The Worst Congress In 60 Years?

The Worst Congress In 60 Years?

It’s time to blame both sides — the Republicans and the Tea Party.

The 112th Congress elected in the Tea Party wave of 2010 is set to close the least productive session since the U.S. House Clerk started keeping records, according to the Huffington Post.

As of Friday, the president had signed 219 bills passed by this Congress into law. There’s almost no chance they can avoid blowing by the current recordholder –the 104th (1995-1996) — to officially become the least productive Congress ever. The “Contract With America” Congress passed only 333 bills in the third and fourth year of President Clinton’s first term after also coming into office after a Republican wave election.

The lack of productivity isn’t surprising, given that Republicans campaigned on stopping the president’s agenda. In the summer of 2011, for the first time in American history, the House of Representatives refused to increase the debt limit, as had been done under President Reagan and both Bushes dozens of times. The result was a protracted crisis that ended with President Obama signing the sequestration that helped create the “fiscal cliff” and a unprecedented downgrade of America’s credit.

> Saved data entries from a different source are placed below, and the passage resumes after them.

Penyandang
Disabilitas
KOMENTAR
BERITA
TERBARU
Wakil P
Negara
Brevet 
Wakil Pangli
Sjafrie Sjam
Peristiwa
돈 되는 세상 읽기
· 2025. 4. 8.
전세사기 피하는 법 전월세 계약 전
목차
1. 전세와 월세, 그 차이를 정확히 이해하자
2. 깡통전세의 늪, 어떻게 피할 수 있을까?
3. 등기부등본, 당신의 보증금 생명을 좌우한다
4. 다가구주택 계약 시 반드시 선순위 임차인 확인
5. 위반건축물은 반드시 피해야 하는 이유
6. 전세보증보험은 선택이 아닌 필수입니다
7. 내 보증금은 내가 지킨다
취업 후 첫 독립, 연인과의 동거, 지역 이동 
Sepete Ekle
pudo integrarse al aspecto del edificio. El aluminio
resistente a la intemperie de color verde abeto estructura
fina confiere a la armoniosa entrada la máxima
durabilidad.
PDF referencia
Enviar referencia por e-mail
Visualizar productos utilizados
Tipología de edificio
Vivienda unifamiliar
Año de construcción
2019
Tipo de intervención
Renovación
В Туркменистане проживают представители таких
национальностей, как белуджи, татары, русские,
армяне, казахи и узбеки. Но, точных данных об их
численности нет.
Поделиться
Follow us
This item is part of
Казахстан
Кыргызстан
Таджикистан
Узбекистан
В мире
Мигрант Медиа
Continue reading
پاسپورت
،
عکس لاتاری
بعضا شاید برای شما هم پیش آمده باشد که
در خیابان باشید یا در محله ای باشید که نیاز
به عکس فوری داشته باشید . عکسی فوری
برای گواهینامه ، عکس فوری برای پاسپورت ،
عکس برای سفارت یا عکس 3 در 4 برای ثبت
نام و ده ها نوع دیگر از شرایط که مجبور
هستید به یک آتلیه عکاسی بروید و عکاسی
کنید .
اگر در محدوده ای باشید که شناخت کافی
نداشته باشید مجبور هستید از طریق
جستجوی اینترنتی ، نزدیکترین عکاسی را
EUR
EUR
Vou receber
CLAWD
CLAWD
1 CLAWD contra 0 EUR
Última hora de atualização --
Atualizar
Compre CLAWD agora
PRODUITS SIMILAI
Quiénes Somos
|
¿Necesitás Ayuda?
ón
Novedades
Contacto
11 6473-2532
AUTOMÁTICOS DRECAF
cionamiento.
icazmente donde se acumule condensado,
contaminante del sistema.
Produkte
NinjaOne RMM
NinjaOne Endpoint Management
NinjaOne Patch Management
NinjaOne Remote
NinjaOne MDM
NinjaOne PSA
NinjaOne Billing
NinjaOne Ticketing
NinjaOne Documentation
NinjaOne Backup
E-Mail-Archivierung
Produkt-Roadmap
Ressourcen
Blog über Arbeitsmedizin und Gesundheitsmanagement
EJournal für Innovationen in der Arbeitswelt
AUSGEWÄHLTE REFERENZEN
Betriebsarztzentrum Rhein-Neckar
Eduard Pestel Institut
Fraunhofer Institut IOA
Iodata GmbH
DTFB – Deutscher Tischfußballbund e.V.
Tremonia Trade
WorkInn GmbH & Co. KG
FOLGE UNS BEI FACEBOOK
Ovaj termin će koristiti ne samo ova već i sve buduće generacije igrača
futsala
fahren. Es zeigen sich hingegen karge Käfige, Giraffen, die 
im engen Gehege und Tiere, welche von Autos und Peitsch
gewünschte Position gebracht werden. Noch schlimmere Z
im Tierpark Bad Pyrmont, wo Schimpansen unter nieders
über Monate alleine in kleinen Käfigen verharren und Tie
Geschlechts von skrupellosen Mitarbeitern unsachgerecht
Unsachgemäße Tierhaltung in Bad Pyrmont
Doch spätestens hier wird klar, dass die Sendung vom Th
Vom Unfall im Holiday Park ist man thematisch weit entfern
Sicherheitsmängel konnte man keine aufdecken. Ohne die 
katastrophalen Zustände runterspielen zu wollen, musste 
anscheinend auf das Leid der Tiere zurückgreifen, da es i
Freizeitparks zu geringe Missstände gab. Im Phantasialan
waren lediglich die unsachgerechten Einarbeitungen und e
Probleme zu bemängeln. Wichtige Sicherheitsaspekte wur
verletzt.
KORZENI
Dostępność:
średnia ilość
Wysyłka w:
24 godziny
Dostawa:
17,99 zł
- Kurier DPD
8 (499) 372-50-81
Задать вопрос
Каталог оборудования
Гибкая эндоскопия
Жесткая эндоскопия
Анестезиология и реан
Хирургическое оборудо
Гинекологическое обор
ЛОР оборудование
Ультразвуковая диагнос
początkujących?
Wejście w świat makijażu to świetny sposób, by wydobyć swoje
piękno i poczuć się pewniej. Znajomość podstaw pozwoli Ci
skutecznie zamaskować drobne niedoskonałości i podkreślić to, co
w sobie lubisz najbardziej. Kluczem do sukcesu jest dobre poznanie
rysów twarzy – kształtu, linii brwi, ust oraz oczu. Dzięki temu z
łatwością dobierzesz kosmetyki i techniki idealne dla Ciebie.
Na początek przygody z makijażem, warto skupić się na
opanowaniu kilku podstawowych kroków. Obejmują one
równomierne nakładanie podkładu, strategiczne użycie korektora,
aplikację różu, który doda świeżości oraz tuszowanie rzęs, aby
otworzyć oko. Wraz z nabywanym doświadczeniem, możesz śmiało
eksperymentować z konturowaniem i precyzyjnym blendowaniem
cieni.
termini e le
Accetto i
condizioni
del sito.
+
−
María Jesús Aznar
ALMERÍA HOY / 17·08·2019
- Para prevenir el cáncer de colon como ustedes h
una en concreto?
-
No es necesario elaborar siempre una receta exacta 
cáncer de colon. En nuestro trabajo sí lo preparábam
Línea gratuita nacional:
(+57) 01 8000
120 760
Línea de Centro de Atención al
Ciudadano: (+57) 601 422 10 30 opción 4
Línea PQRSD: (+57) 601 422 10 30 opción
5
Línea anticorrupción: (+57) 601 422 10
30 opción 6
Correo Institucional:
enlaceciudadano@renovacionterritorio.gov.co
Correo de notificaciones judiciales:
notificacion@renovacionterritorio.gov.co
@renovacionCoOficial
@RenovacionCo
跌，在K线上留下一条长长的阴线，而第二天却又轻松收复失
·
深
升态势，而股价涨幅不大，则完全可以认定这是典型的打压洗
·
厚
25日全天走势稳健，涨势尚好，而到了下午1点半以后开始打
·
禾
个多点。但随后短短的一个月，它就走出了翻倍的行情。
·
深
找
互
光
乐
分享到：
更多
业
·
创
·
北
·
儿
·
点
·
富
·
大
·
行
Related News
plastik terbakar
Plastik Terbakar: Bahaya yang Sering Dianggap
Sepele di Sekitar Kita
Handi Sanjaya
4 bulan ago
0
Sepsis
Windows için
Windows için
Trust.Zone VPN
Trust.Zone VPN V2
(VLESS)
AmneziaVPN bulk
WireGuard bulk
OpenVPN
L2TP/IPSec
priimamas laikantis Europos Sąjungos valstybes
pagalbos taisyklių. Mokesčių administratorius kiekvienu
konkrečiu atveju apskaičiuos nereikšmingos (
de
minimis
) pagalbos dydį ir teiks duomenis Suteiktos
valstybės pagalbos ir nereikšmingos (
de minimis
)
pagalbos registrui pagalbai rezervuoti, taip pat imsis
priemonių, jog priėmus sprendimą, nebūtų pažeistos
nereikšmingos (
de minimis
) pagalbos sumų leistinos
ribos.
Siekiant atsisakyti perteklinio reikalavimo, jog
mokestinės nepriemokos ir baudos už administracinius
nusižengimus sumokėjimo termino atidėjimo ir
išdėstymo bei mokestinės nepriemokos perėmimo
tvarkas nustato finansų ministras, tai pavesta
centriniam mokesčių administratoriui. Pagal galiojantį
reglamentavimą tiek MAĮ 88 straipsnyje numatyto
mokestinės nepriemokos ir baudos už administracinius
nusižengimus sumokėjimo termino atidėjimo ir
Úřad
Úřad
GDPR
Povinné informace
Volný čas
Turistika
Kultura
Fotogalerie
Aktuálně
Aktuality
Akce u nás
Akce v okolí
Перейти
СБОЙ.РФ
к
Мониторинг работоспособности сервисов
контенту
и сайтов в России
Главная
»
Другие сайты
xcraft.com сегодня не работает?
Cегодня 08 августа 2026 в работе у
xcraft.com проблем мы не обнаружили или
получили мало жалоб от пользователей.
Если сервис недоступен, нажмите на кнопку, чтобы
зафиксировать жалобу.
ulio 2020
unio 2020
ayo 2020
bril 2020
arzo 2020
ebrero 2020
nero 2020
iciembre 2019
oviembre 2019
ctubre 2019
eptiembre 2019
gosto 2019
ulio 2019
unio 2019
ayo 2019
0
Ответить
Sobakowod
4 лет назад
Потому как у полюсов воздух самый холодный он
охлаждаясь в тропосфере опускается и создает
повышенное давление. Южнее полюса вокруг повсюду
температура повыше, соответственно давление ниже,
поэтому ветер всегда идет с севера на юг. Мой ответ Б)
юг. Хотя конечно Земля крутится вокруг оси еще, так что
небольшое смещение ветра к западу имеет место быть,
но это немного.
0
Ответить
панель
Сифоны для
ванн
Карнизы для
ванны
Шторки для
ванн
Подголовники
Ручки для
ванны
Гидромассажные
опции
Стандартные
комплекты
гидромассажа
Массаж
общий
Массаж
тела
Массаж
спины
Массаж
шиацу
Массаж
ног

Instead of governing, the House concentrated on symbolic votes. They voted to repeal Obamacare more than 30 times, knowing that the Senate would never consider a bill that destroyed the president’s signature achievement. They also passed bills that replaced the sequestration with cuts they preferred and extended the Bush tax cuts for all Americans, including the richest 2 percent, knowing they would never become law.

By a margin of more than a million votes, Americans chose Democrats to represent them in the House in November. But the GOP only lost a handful of seats, thanks to dark money and redistricting, and will retain a comfortable majority in the next Congress.

The New York Times‘ Nate Silver credits the GOP’s intransigence to gerrymandering. “Most members of the House now come from hyperpartisan districts where they face essentially no threat of losing their seat to the other party,” he wrote. “Instead, primary challenges, especially for Republicans, may be the more serious risk.”

In 2010 and 2012 GOP primaries, several mainstream Republicans — including Rep. Bob Inglis (R-SC), who told constituents at a town hall to “stop watching Glenn Beck” — were defeated by Tea Partiers who vowed to never, ever compromise with the president.

If your only fear in life is that a crazier Republican is going to replace you, voting like Michele Bachmann makes more sense than governing like Dwight Eisenhower.